▶ **Task details**: Please write out every entry below exactly, leaving out any pictures.

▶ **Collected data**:
════════════════════

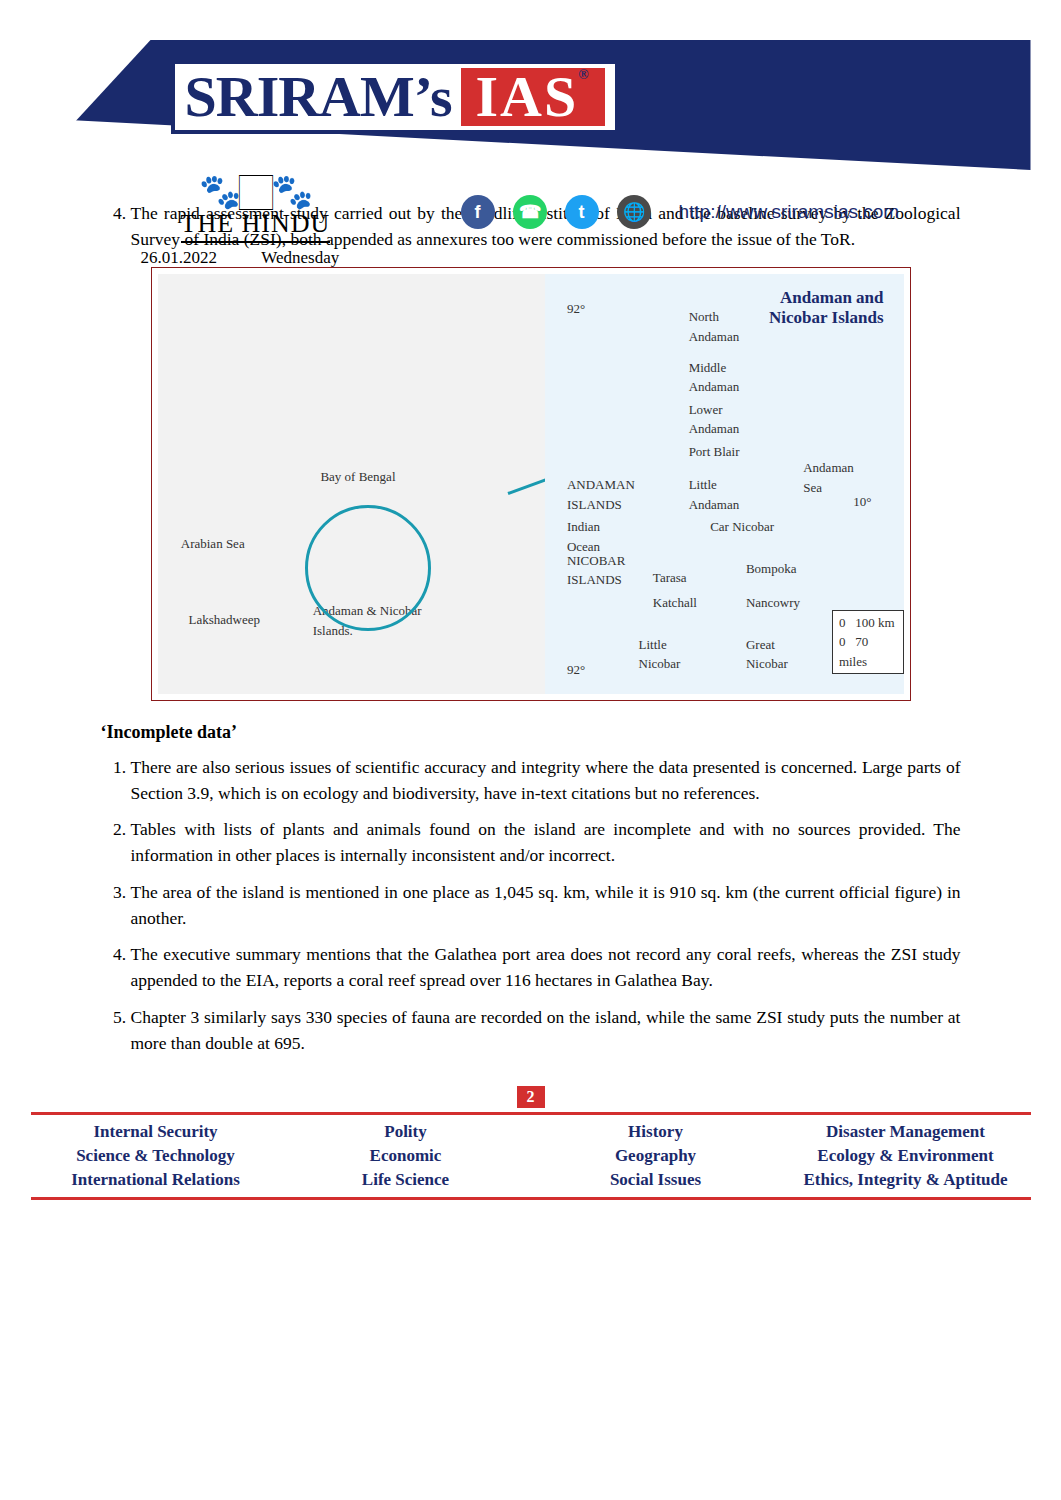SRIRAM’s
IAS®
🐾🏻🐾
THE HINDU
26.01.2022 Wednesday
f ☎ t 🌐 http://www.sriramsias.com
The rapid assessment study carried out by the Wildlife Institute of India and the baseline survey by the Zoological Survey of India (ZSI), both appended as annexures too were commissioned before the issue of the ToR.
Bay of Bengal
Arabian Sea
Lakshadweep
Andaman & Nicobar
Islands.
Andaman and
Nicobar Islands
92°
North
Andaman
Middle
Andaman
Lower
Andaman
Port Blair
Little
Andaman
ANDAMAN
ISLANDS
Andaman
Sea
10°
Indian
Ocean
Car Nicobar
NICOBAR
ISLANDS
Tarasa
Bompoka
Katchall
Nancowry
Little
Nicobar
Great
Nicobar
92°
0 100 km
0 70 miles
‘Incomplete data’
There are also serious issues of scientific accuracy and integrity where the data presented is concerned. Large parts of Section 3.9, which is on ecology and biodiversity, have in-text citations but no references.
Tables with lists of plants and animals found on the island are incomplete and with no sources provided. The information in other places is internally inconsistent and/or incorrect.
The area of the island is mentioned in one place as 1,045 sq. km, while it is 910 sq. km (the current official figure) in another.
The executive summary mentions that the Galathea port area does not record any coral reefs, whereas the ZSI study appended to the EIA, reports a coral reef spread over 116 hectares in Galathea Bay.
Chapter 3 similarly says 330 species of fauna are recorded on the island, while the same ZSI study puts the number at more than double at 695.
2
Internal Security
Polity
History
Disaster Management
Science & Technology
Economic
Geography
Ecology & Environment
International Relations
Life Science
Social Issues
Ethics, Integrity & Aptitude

════════════════════

▶ **Task answer**:
SRIRAM’s
IAS®
🐾🏻🐾
THE HINDU
26.01.2022 Wednesday
f ☎ t 🌐 http://www.sriramsias.com
The rapid assessment study carried out by the Wildlife Institute of India and the baseline survey by the Zoological Survey of India (ZSI), both appended as annexures too were commissioned before the issue of the ToR.
Bay of Bengal
Arabian Sea
Lakshadweep
Andaman & Nicobar
Islands.
Andaman and
Nicobar Islands
92°
North
Andaman
Middle
Andaman
Lower
Andaman
Port Blair
Little
Andaman
ANDAMAN
ISLANDS
Andaman
Sea
10°
Indian
Ocean
Car Nicobar
NICOBAR
ISLANDS
Tarasa
Bompoka
Katchall
Nancowry
Little
Nicobar
Great
Nicobar
92°
0 100 km
0 70 miles
‘Incomplete data’
There are also serious issues of scientific accuracy and integrity where the data presented is concerned. Large parts of Section 3.9, which is on ecology and biodiversity, have in-text citations but no references.
Tables with lists of plants and animals found on the island are incomplete and with no sources provided. The information in other places is internally inconsistent and/or incorrect.
The area of the island is mentioned in one place as 1,045 sq. km, while it is 910 sq. km (the current official figure) in another.
The executive summary mentions that the Galathea port area does not record any coral reefs, whereas the ZSI study appended to the EIA, reports a coral reef spread over 116 hectares in Galathea Bay.
Chapter 3 similarly says 330 species of fauna are recorded on the island, while the same ZSI study puts the number at more than double at 695.
2
Internal Security
Polity
History
Disaster Management
Science & Technology
Economic
Geography
Ecology & Environment
International Relations
Life Science
Social Issues
Ethics, Integrity & Aptitude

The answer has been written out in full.